(Excerpts from a dataset)

+++

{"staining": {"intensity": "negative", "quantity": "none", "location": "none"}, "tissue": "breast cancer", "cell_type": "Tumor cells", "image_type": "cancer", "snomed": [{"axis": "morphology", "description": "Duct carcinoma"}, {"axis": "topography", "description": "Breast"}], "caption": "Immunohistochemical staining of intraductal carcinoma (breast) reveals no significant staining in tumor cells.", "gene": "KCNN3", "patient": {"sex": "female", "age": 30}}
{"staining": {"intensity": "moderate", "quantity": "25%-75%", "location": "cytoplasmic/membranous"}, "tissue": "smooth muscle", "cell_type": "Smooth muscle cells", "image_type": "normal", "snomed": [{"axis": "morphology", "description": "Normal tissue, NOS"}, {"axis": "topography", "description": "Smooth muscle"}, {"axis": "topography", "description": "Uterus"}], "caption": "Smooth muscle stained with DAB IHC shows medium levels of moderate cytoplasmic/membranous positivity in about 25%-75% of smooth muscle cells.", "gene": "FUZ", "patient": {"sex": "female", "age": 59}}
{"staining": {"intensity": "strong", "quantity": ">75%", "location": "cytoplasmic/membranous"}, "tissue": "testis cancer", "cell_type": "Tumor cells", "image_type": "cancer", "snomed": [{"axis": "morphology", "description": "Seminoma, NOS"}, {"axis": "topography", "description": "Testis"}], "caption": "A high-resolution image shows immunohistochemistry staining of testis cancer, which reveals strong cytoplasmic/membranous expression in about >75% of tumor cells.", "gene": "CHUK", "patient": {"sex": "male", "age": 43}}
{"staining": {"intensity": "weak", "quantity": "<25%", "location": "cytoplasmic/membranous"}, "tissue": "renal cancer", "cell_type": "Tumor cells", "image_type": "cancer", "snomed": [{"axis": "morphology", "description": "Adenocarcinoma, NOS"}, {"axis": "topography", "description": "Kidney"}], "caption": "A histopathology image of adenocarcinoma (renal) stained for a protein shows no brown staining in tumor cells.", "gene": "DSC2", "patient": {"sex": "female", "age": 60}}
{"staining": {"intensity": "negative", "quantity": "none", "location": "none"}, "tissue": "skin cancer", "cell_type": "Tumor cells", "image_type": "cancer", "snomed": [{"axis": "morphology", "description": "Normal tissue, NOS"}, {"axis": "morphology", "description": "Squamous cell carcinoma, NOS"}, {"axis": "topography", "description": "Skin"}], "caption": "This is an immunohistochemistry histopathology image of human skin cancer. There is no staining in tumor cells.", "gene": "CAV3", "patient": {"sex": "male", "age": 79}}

+++

YOUR GOAL: The entries shown above must be reproduced in full, exactly as written.

RESPONSE TO THE TASK:
{"staining": {"intensity": "negative", "quantity": "none", "location": "none"}, "tissue": "breast cancer", "cell_type": "Tumor cells", "image_type": "cancer", "snomed": [{"axis": "morphology", "description": "Duct carcinoma"}, {"axis": "topography", "description": "Breast"}], "caption": "Immunohistochemical staining of intraductal carcinoma (breast) reveals no significant staining in tumor cells.", "gene": "KCNN3", "patient": {"sex": "female", "age": 30}}
{"staining": {"intensity": "moderate", "quantity": "25%-75%", "location": "cytoplasmic/membranous"}, "tissue": "smooth muscle", "cell_type": "Smooth muscle cells", "image_type": "normal", "snomed": [{"axis": "morphology", "description": "Normal tissue, NOS"}, {"axis": "topography", "description": "Smooth muscle"}, {"axis": "topography", "description": "Uterus"}], "caption": "Smooth muscle stained with DAB IHC shows medium levels of moderate cytoplasmic/membranous positivity in about 25%-75% of smooth muscle cells.", "gene": "FUZ", "patient": {"sex": "female", "age": 59}}
{"staining": {"intensity": "strong", "quantity": ">75%", "location": "cytoplasmic/membranous"}, "tissue": "testis cancer", "cell_type": "Tumor cells", "image_type": "cancer", "snomed": [{"axis": "morphology", "description": "Seminoma, NOS"}, {"axis": "topography", "description": "Testis"}], "caption": "A high-resolution image shows immunohistochemistry staining of testis cancer, which reveals strong cytoplasmic/membranous expression in about >75% of tumor cells.", "gene": "CHUK", "patient": {"sex": "male", "age": 43}}
{"staining": {"intensity": "weak", "quantity": "<25%", "location": "cytoplasmic/membranous"}, "tissue": "renal cancer", "cell_type": "Tumor cells", "image_type": "cancer", "snomed": [{"axis": "morphology", "description": "Adenocarcinoma, NOS"}, {"axis": "topography", "description": "Kidney"}], "caption": "A histopathology image of adenocarcinoma (renal) stained for a protein shows no brown staining in tumor cells.", "gene": "DSC2", "patient": {"sex": "female", "age": 60}}
{"staining": {"intensity": "negative", "quantity": "none", "location": "none"}, "tissue": "skin cancer", "cell_type": "Tumor cells", "image_type": "cancer", "snomed": [{"axis": "morphology", "description": "Normal tissue, NOS"}, {"axis": "morphology", "description": "Squamous cell carcinoma, NOS"}, {"axis": "topography", "description": "Skin"}], "caption": "This is an immunohistochemistry histopathology image of human skin cancer. There is no staining in tumor cells.", "gene": "CAV3", "patient": {"sex": "male", "age": 79}}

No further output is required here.